From these points, we highlighted the four biggest areas to focus on:
- Code Maintenance
- Error Handling and Recoverability
We had a solid discussion about where to go with the 4 biggest areas covered above. Our conclusion was that really needed to move away from Datagen the way we see it today. Success is possibly best achieved if the code is truly tied to a branch in LS. This has great dependencies on LS having a formalized Unit Testing framework for C.R.U.D on all entities. We would then add some additional abstraction via a wrapper to handle logging, monitoring and quite possibly a validation framework.
The key is the Unit Testing Framework. We don’t really have a sound UTF right now.
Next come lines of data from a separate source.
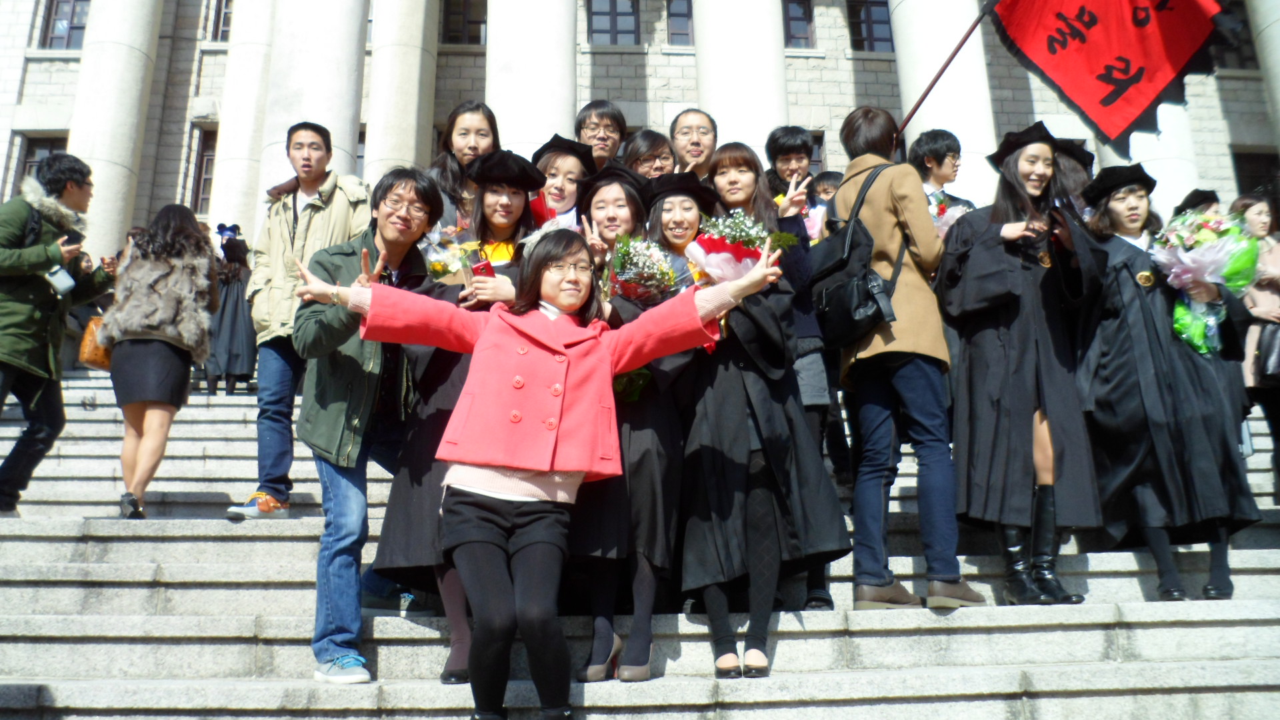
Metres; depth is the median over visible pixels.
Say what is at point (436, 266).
bouquet
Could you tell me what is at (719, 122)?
column
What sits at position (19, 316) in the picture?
man
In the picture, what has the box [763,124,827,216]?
man
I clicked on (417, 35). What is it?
column
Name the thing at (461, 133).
woman
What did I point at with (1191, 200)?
person
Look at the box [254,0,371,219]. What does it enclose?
column
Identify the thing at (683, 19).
window
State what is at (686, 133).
man
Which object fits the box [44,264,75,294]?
camera
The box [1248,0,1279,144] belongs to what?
column
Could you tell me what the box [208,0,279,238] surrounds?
column
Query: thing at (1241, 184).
window
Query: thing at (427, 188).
man
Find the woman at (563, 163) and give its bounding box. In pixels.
[530,137,593,228]
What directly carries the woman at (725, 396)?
on the stone staircase
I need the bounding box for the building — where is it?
[0,0,1279,264]
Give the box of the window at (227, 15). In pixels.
[207,0,232,41]
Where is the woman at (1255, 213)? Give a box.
[1228,191,1279,485]
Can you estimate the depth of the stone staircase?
4.50 m
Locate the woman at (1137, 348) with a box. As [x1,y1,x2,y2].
[1072,162,1261,602]
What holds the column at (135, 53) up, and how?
attached to the building
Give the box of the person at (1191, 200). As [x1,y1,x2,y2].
[1173,188,1219,218]
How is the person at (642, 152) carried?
on the stone staircase
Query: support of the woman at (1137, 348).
on the stone staircase
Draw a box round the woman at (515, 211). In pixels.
[370,154,543,686]
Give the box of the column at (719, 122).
[691,0,790,162]
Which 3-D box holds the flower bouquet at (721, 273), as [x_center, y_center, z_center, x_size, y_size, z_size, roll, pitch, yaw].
[0.428,-0.399,4.231,0.445,0.535,0.430,9,-15,-36]
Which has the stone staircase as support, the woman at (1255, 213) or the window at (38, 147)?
the woman at (1255, 213)
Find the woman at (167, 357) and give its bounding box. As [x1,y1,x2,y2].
[103,202,220,520]
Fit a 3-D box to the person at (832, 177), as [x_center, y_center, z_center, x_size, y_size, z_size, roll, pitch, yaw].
[1.362,-0.620,6.600,0.487,1.442,0.525,-8,-14,30]
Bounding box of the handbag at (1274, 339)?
[1254,318,1279,386]
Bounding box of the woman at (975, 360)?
[937,126,1103,608]
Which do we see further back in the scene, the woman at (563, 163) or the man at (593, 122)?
the man at (593, 122)
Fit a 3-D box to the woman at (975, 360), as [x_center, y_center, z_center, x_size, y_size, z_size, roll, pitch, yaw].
[1.858,0.008,4.702,0.837,2.147,0.797,12,-17,-44]
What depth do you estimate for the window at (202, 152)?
22.11 m
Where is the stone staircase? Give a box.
[0,360,1279,719]
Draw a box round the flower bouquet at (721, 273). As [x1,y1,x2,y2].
[685,209,793,286]
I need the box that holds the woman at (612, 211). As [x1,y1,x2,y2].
[566,165,701,682]
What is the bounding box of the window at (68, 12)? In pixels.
[38,0,89,48]
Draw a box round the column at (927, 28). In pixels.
[888,0,999,201]
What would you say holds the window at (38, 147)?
in the building
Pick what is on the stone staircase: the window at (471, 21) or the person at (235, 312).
the person at (235, 312)
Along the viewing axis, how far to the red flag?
5.76 m
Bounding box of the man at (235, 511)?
[232,121,371,521]
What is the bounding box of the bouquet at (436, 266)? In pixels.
[418,221,474,283]
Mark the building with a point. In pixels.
(688, 63)
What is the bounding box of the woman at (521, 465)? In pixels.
[292,232,794,719]
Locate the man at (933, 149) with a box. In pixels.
[910,128,977,224]
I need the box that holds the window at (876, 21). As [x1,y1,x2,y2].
[845,0,894,51]
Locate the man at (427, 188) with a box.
[292,164,445,687]
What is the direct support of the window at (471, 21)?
in the building
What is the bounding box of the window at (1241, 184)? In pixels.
[1230,148,1279,218]
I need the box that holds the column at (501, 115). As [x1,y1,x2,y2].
[483,0,582,158]
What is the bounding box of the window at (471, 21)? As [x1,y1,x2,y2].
[441,0,487,44]
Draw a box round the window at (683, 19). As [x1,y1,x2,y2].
[665,0,694,44]
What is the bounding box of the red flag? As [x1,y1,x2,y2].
[985,0,1239,156]
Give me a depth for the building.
20.60 m
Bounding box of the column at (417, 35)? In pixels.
[365,0,440,187]
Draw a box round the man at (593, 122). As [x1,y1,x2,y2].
[575,100,627,170]
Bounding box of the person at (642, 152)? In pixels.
[623,128,677,179]
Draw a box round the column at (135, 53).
[65,0,167,258]
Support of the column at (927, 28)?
attached to the building
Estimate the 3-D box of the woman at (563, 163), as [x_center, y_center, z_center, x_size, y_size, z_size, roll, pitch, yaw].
[-0.465,-0.349,5.052,0.560,1.614,0.635,-3,-13,13]
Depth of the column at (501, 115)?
15.55 m
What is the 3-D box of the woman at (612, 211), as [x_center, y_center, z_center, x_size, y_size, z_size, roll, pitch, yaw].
[-0.092,0.261,4.164,0.766,2.141,0.886,0,-12,-3]
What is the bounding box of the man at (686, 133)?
[669,107,718,179]
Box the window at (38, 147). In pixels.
[12,133,66,192]
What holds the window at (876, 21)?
in the building
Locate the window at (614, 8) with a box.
[586,0,639,44]
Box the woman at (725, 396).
[673,144,851,680]
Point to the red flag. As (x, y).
(1179, 28)
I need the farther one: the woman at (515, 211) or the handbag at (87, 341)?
the handbag at (87, 341)
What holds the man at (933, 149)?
on the stone staircase
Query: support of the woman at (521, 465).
on the stone staircase
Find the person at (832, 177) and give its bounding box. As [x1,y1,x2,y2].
[809,170,843,205]
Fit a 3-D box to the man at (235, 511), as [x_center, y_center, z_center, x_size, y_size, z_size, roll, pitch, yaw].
[-1.929,-0.249,5.644,0.642,2.308,0.683,-8,-14,30]
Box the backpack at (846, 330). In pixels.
[810,162,907,350]
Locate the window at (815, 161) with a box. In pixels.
[807,129,825,172]
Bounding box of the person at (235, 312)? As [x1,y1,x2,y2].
[206,224,255,395]
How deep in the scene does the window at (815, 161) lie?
19.03 m
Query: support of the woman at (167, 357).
on the stone staircase
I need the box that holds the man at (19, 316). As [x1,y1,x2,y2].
[0,152,114,514]
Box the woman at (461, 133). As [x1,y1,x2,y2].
[428,99,499,228]
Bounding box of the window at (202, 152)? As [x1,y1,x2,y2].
[188,124,217,212]
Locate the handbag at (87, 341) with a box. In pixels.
[78,313,113,370]
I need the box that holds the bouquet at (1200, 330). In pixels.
[1152,204,1257,356]
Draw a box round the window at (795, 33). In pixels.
[782,0,815,48]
We can’t guarantee appropriate coverage and consistent coverage.
We definitely have some big barriers to overcome. A couple were covered above. The key is that we don’t have a UTF in place that’s followed. So if we are going to make any progress moving from Datagen to UTF, we are really need to a) put the UTF in place and b) gauge our entity gaps. This won’t happen unless we can get some significant buy-in from our teammates within Engineering. Next we have to deal with NFRs for the UTF. No problem would be complete unless we dealt with the barriers tied to our LoadRunner dependencies. One additional barrier to consider is to find a project champion to drive this initiative.